For landfill gas recovery (for purposes of energy production), the complete encapsulation of the waste deposit would be necessary, so that gas does not escape and air does not enter and thus dilute the gas composition or inhibit gas formation. Gas is recovered actively, through vacuum pumping to preserve the methane content. Encapsulation requires impermeable soils and/or liners at the base, sites, and top of the waste deposit. If recovery of landfill biogas is an objective and the climate is warm and wet, each Zone of the landfill should have a life of only 3 years because the period of peak gas generation occurs rapidly.

Siting. Each sanitary landfill is uniquely designed to conform to the soil, geologic, topographic, and water resource conditions of the site. To minimize the costs of operating a sanitary landfill, the first and most critical step is proper siting in a location which enables economic operations and cost-effective environmental protection. Also, proper siting is essential to minimizing the cost of refuse collection. Site selection criteria are provided below as guidance (see box).

A proposed landfill site can be selected even though it does not meet each of the screening criteria. Engineering design can mitigate inadequate site conditions—but at a cost. When selecting a site which does not meet all of the screening criteria, possible engineering solutions which would bring the site into conformance with the intent of the unmet criteria shall be incorporated in the design.

World Bank Environmental Requirements. Solid waste components which involve new sanitary landfills are usually given an "A" ranking for environmental priority. With this ranking, the following activities are typically required to be accomplished prior to project appraisal: (1) documentation that site selection has been conducted to address the type of siting criteria listed below; (2) an environmental report to describe the site selected, outline potential environmental impacts of sanitary landfill at the site, and propose mitigative measures; (3) public education and local consultations with residents in the vicinity of the proposed sanitary landfill, including an open forum where all interested parties have an opportunity to express their opinions concerning site selection; and (4) conceptual design and budgetary costing of the sanitary landfill, including mitigative measures identified in the environmental report and responsive to the local consultations, and compensatory measures to benefit the host community may also be considered. If the proposed sanitary landfill is a substantial part of total project costs, the "A" ranking may also require that: (1) all design and tender document development be completed by the time of appraisal; and (2) the local environmental agency provide a letter of environmental permission allowing sanitary landfill construction to proceed.

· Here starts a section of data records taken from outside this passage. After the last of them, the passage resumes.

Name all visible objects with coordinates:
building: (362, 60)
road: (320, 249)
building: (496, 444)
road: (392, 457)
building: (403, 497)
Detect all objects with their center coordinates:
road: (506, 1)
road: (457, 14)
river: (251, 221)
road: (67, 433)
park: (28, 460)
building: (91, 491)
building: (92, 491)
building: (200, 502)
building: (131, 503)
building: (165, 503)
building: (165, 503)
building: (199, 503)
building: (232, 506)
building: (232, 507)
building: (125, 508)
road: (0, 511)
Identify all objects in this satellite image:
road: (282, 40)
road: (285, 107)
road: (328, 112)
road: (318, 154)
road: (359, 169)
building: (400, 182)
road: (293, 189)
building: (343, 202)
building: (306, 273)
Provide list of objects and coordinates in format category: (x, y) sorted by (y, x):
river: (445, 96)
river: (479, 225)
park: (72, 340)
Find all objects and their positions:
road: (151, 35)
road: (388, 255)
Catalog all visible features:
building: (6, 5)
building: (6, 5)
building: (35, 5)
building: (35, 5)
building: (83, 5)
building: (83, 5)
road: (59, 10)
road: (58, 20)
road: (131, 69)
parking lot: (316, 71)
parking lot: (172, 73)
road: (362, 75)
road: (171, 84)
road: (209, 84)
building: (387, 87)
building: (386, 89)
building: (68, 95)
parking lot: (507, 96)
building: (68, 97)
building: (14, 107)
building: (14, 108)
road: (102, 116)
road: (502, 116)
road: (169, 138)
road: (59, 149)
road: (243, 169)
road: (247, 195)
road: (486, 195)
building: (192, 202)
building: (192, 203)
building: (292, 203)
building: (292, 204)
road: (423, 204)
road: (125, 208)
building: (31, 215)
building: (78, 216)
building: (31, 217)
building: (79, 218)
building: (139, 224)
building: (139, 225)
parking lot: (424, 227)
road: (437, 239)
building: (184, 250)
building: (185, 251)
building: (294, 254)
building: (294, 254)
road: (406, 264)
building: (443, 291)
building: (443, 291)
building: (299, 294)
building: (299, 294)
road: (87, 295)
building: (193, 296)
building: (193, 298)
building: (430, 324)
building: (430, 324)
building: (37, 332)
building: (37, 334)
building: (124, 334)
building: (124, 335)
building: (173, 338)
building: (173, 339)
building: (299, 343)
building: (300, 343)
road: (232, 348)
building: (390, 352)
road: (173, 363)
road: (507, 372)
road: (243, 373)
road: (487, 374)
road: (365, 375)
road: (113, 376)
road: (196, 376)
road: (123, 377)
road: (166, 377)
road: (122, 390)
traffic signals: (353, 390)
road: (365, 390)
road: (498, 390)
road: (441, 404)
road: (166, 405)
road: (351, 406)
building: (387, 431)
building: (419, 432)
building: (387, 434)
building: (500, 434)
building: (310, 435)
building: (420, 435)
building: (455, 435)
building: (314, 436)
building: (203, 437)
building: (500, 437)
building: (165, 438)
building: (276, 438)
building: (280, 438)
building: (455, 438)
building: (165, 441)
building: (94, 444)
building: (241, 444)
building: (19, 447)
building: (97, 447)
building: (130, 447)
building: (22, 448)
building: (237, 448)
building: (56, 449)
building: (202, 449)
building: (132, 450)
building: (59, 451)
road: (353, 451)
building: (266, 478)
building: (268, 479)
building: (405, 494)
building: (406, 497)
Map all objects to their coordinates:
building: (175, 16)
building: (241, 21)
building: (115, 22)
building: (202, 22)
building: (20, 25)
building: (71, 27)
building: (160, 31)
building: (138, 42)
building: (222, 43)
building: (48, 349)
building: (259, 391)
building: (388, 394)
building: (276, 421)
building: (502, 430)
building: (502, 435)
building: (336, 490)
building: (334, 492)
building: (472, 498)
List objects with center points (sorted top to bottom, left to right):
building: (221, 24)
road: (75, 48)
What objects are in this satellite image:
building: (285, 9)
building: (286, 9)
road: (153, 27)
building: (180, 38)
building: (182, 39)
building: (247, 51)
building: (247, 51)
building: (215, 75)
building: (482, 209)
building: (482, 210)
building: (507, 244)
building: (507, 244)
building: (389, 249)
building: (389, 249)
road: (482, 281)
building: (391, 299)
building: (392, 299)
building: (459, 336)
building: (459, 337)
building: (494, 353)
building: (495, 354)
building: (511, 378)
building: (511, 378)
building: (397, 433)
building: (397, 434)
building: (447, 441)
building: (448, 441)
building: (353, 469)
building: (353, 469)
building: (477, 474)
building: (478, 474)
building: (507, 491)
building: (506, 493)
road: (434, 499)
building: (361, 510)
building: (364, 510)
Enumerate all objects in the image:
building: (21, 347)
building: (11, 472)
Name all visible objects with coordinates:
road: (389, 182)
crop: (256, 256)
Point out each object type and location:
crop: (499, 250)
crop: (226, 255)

Private Sector Involvement. Sanitary landfill is a public good, because benefits of environmentally sound disposal are derived collectively. Nevertheless,

private sector involvement, if properly arranged, can increase the likelihood that landfill design and operation specifications will be followed. Ideally, the landfill would be built, operated, and owned by the a private company under a 10–15 year concession agreement, with a guaranteed minimum of waste quantity delivered (or paid for) by its municipal clients. Under this type of arrangement, the private company should also provide closure and post-closure guarantees. If government decides to build and own the facility, a private company could provide operation under a 5–8 year contract or franchise agreement.